Task input: Begin

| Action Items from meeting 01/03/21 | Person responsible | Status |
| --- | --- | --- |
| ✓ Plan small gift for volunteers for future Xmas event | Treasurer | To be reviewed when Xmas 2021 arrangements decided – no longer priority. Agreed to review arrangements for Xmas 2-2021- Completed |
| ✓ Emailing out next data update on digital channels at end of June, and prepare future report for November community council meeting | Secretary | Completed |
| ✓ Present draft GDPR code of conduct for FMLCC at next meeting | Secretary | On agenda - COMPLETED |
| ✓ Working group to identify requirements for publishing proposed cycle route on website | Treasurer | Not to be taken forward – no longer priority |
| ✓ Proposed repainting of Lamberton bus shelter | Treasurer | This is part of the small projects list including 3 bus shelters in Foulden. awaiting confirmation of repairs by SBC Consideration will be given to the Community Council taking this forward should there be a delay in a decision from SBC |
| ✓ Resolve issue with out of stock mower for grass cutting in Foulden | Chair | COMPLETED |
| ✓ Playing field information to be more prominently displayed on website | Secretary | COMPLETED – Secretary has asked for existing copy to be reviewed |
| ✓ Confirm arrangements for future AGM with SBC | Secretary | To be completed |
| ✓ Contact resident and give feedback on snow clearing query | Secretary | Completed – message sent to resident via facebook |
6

Task input: End
Task input: Begin

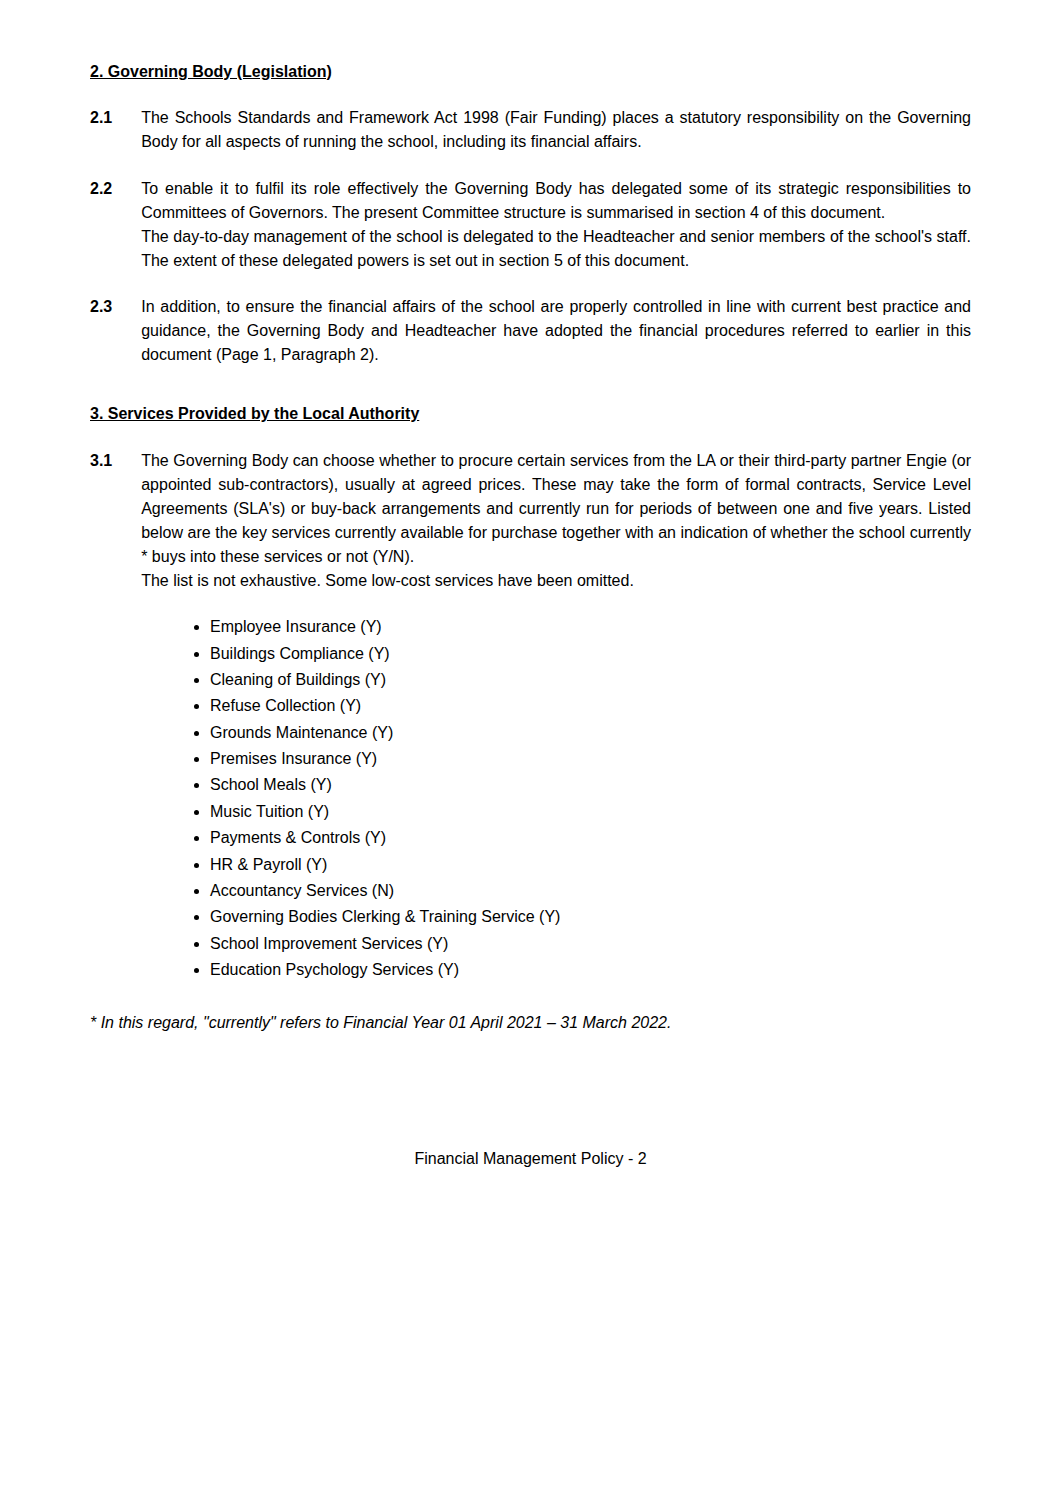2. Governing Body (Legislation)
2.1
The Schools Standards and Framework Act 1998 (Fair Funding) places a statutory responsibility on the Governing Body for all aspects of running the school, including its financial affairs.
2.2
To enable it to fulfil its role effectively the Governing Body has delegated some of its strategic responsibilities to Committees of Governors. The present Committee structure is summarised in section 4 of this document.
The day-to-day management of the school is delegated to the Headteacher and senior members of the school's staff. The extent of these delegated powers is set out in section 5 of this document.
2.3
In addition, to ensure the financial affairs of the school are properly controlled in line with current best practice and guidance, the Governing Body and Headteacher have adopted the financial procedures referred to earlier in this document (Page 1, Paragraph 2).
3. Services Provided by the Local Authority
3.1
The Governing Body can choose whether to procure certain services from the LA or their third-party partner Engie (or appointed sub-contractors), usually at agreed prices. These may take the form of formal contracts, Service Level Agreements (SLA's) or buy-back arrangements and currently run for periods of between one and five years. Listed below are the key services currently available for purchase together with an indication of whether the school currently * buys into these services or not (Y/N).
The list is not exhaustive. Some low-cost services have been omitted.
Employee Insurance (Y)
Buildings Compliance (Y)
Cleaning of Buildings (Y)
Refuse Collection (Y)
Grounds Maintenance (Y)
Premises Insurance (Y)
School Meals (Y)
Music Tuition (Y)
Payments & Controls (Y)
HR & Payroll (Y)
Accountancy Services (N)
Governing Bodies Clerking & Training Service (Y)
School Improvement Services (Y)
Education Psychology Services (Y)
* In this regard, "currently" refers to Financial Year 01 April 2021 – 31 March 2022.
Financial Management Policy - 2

Task input: End

◆ **Task to carry out**:
Please count the lines in the data that include the word "this" and report the number by itself.

◆ **Written response**:
5